Consequently, businesses are devoting too much time trying to get one up on the competition – fighting to get one over each other in small areas that don’t provide a benefit to the customer. This is the environment that many of us work in. But this ‘survival of the fittest’ environment only exists at the fringe; for the most part, nature is a case study in collaboration. How many millions of bacteria do we have in our stomachs? The new economy will only be characterised by the survival of the fittest at the fringe. Beneath that will be a massive, complex collaboration. Of course, competition exists. However, the ability to collaborate is as vital to success (arguably more so) than the ability to compete.

At a very basic level, the vast majority of businesses are part of a much bigger value network (or chain) comprised of energy providers, manufacturers, logistics businesses, distributors, retailers, users and data aggregators. The ability to communicate, collaborate and coordinate with other businesses in the same value network is fundamental to any single organisation’s success. Beyond this, the prevailing view of business as an essentially competitive activity is holding us back from entering potentially valuable alliances that would benefit businesses, their collaborators and their customers.

One of the most immediate benefits of a collaborative approach is that it provides a safe way to introduce new ideas and ways of working into a business. As an example, making steel is complicated. You have to train people to think in a certain way to keep a blast furnace ticking over. The same is true of aviation; you’ve got to think in a certain way because those planes need to take off and be safe. The nice thing about collaboration is you bring outside thinking into the organisation. You can’t simply tell a group of engineers to “think outside the box” and expect them to follow suit. It’s unfair because you’ve just spent twenty years training them to think in the box and that’s why their business works in the first place. For the most part, businesses succeed because they think in the box. Inviting people from outside the business to think differently allows that to happen in a safe, controlled way.

In the case of steel manufacture, ArcelorMittal is now investing in technology where waste CO2 will be made into jet fuel. Richard Branson will be flying aeroplanes on their waste CO2. It’s a completely new business model in a traditional, conservative engineering business run by engineers who tend not to like change (unless there’s a timeline and costs are planned out), which you can’t do in this case because there are so many unknowns. This is where an open-minded approach to business can really add value: finding new forms of collaboration with people you’d never expect to be working with. Who would have thought ArcelorMittal would be working with Richard Branson?

The concept of ‘win-win’ is corny but true. Virgin’s carbon problem and ArcelorMittal’s carbon problem can become an opportunity for both companies, but this means someone needs to invent a business model that gets CO2 from a waste plant in Ghent into an airplane at Heathrow airport with all the requisite safety checks in place.

Amazing things can happen as a result of collaboration; entirely new ways to unlock value emerge. Modern ideas about how value should be created, such as the Circular Economy, are a fantastic way to get people asking interesting questions they wouldn’t otherwise consider.
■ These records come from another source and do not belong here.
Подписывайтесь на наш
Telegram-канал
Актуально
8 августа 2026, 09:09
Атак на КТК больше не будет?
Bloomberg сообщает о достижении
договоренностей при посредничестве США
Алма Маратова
What problems do we collectively face? If we were to work with our traditional competitors, what are the resources we could share that would be beneficial? Retailers are working on the modern slavery act and finding that collaboration is so much more valuable than audit. Organisations working with other companies in their industry and beyond are finding so much more that they can work with, that can move everybody in a much better direction. And the question ‘what have we got that we can share?’ is worth spending time on.

Tomorrow’s leaders won’t be the businesses that most effectively stamp on their competitors. The future belongs to those who can balance the art of competition with the art of collaboration.

Nick Liddel is director of consulting at The Clearing.